The Badger State’s general-employee unions, those organizations that include state and municipal workers who do not hold public safety jobs, challenged Wisconsin’s Act 10 which limited government employers from collectively bargaining with general employees over anything except base wages.
The unions argue, in part, that restrictions created by Act 10 make it difficult for them to represent their members’ interest through the collective-bargaining process. In particular, the union charged their ability to continue to function is impaired partly by the restriction on making non-union workers pay something for the representation they receive, called fair-share agreements.
The prohibition on fair-share agreements were also part of the argument against Indiana’s right-to-work law. In James M. Sweeney v. Mitch E. Daniels, Jr., 13-1264, the International Union of Operating Engineers Local 150 assert the state law provisions that prohibit unions from requiring all employees to pay a “fair share” of the collective bargaining costs violate federal law.
The 7th Circuit has yet to issue an opinion in the Indiana case, but it rejected the arguments from the Wisconsin public sector workers.

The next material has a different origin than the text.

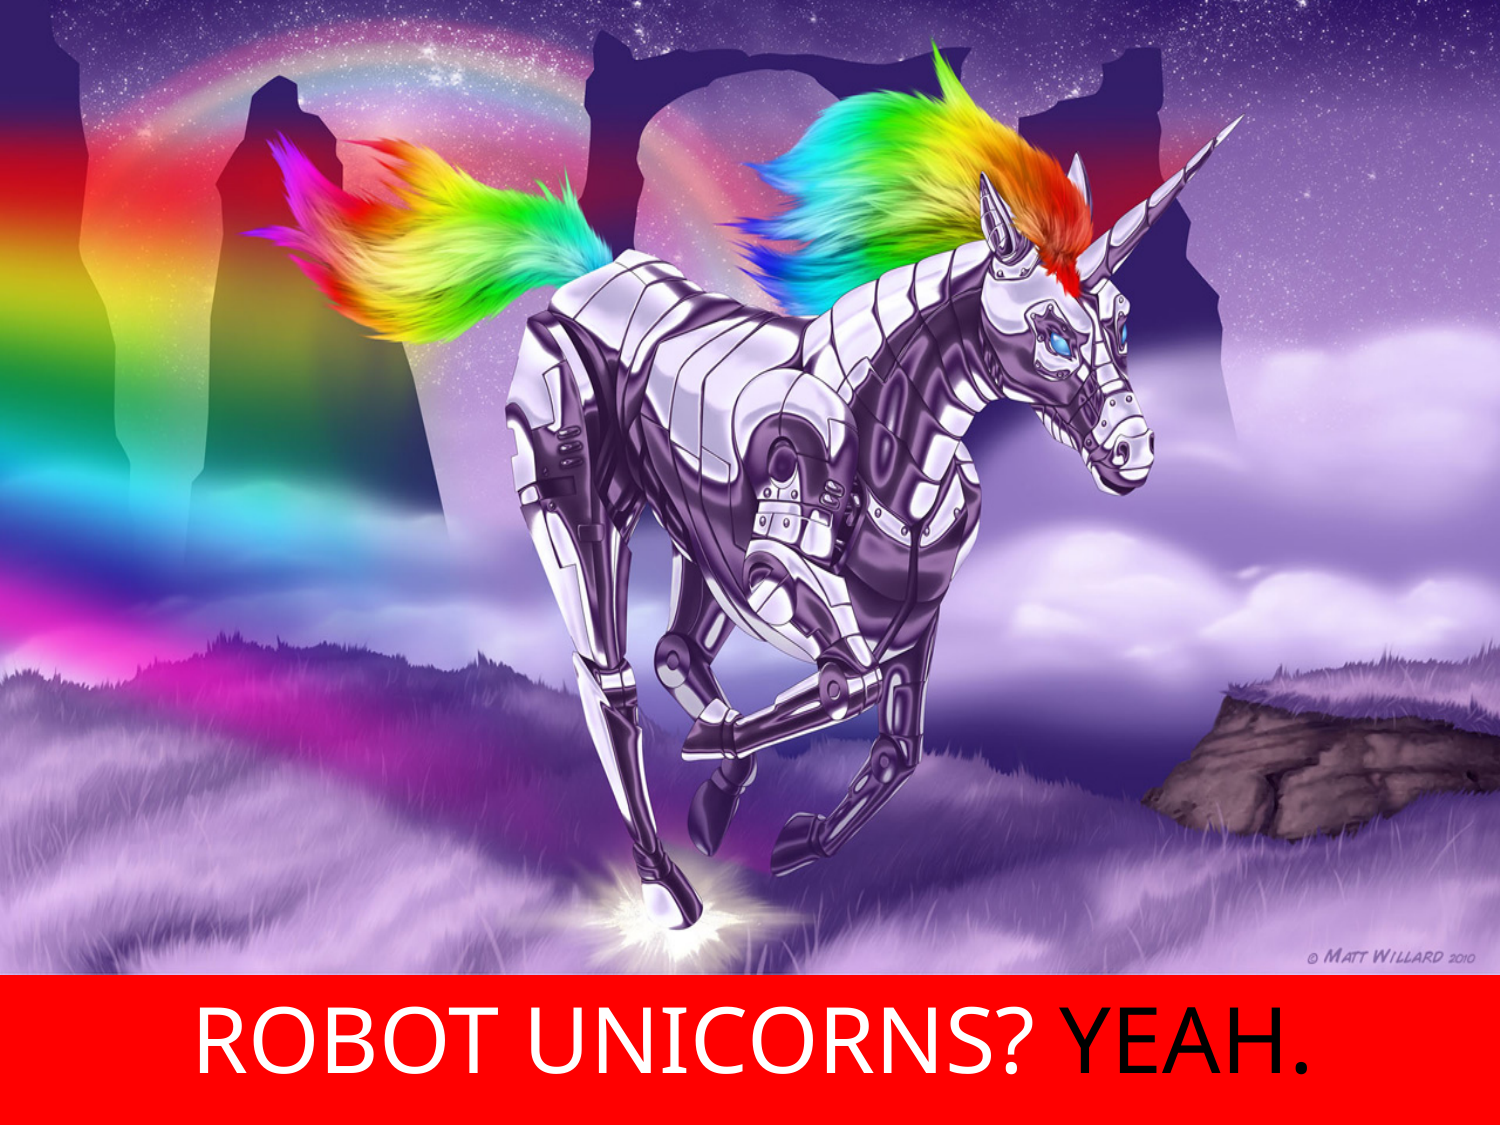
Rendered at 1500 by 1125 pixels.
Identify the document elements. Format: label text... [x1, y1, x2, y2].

list ROBOT UNICORNS? YEAH. [28, 975, 1478, 1111]
picture [0, 0, 1500, 975]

“The unions protest that they are an expressive association whose core purpose is to bargain with state employers on their employees’ behalf,” Judge Joel Flaum wrote in Laborers Local 236, AFL-CIO, et al. v. Scott Walker, Governor of Wisconsin, et al., 13-3193. “By enacting laws that prevent the unions from accomplishing this purpose, the unions argue, Wisconsin has weakened their association to a devastating extent. But that simply is not how the First Amendment works. An organization cannot come up with an associational purpose – even a purpose that involves speech – and then require support from the state in order to realize it goal.”